◆ **Work order**:
Nothing but the data itself, reproduced exactly, is the expected answer.

[Start of section]

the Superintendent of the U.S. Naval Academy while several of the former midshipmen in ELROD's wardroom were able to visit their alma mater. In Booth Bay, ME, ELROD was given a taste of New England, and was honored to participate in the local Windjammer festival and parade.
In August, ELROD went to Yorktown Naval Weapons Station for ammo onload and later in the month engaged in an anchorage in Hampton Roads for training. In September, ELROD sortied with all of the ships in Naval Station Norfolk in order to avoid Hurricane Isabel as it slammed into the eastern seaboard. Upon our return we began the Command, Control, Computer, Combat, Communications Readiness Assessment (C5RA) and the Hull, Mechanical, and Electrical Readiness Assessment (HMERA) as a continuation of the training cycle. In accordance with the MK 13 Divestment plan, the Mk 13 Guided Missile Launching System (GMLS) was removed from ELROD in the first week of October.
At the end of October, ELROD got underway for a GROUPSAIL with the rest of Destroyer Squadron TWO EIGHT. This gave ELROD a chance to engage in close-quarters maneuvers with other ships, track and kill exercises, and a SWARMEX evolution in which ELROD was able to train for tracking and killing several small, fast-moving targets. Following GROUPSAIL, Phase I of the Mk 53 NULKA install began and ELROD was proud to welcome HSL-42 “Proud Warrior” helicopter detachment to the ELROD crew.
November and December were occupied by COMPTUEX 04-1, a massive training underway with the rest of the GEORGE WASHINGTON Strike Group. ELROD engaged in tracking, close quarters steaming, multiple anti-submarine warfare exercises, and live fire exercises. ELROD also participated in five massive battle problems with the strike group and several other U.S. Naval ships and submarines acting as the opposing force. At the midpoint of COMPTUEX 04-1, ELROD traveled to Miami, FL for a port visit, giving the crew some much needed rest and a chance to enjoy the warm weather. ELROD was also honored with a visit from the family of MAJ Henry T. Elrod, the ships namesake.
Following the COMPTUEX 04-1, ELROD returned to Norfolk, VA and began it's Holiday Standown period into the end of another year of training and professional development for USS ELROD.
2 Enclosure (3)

[End of section]

◆ **Answer box**:
the Superintendent of the U.S. Naval Academy while several of the former midshipmen in ELROD's wardroom were able to visit their alma mater. In Booth Bay, ME, ELROD was given a taste of New England, and was honored to participate in the local Windjammer festival and parade.
In August, ELROD went to Yorktown Naval Weapons Station for ammo onload and later in the month engaged in an anchorage in Hampton Roads for training. In September, ELROD sortied with all of the ships in Naval Station Norfolk in order to avoid Hurricane Isabel as it slammed into the eastern seaboard. Upon our return we began the Command, Control, Computer, Combat, Communications Readiness Assessment (C5RA) and the Hull, Mechanical, and Electrical Readiness Assessment (HMERA) as a continuation of the training cycle. In accordance with the MK 13 Divestment plan, the Mk 13 Guided Missile Launching System (GMLS) was removed from ELROD in the first week of October.
At the end of October, ELROD got underway for a GROUPSAIL with the rest of Destroyer Squadron TWO EIGHT. This gave ELROD a chance to engage in close-quarters maneuvers with other ships, track and kill exercises, and a SWARMEX evolution in which ELROD was able to train for tracking and killing several small, fast-moving targets. Following GROUPSAIL, Phase I of the Mk 53 NULKA install began and ELROD was proud to welcome HSL-42 “Proud Warrior” helicopter detachment to the ELROD crew.
November and December were occupied by COMPTUEX 04-1, a massive training underway with the rest of the GEORGE WASHINGTON Strike Group. ELROD engaged in tracking, close quarters steaming, multiple anti-submarine warfare exercises, and live fire exercises. ELROD also participated in five massive battle problems with the strike group and several other U.S. Naval ships and submarines acting as the opposing force. At the midpoint of COMPTUEX 04-1, ELROD traveled to Miami, FL for a port visit, giving the crew some much needed rest and a chance to enjoy the warm weather. ELROD was also honored with a visit from the family of MAJ Henry T. Elrod, the ships namesake.
Following the COMPTUEX 04-1, ELROD returned to Norfolk, VA and began it's Holiday Standown period into the end of another year of training and professional development for USS ELROD.
2 Enclosure (3)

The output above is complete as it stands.